Tantrums and dark dramas
AT about age two, imagination is kicking in and children can begin to have scary vivid nightmares. If the child has experienced the powerful, overwhelming emotions of a tantrum during the day, this can set off a nightmare that evening.
When dealing with nightmares, parent coach Val Mullally urges parents to trust what she calls their ‘contuition’ — a blend of their conscious knowledge of their child as well as their intuition, gut or heart feeling about what’s needed at any moment.
With nightmares, it’s important to realise the experience is very real for your child.
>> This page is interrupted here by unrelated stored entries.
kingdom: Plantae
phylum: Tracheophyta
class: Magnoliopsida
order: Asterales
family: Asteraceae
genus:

“When your child has a nightmare, the body sensation is the same as if this was an event that really happened. Your child very much needs you to be there. They need you to make physical contact – when he or she feels your calm heartbeat, your calm body, they will start relaxing.”
This isn’t the time to reason with your child, adds Mullally.
“The deep part of the brain gets triggered when we experience fear. The body goes into fight, flight or freeze mode. All the energy goes into that part of the brain and not to the thinking part, so there’s no point in trying to reason with your child at this point — your child can’t hear reason.”
Your aim is to get the child entirely calmed before putting them back in bed.
“You don’t want them to develop the habit of getting out of bed. You might lie on the bed next to them or maybe they need a drink of water. A night-light may be helpful or a cuddly toy in bed with them.”
Mullally suggests seeing the nightmare as a signal your child needs extra support at this time.
“It’s a potential gift — helping you work through challenging issues together and deepening the bond between you.”
Next day, provide a listening space for your child to process the nightmare.
“Words are inadequate to describe something as powerful as a nightmare. Give the child fat wax crayons and big pieces of paper and get them to draw the nightmare. Ask them to tell you about their picture. Maybe they can make music about it or you can find stories that will talk to the dream — a story for a child should always give hope.”
¦ Calm yourself — make sure you’re breathing evenly and deeply.
¦ Let your child feel the calmness of your body.
¦ Do whatever works best to calm the child – rub her back, rock her, hold her close.
¦ Repeatedly and calmly say the child’s name as you say reassuring words.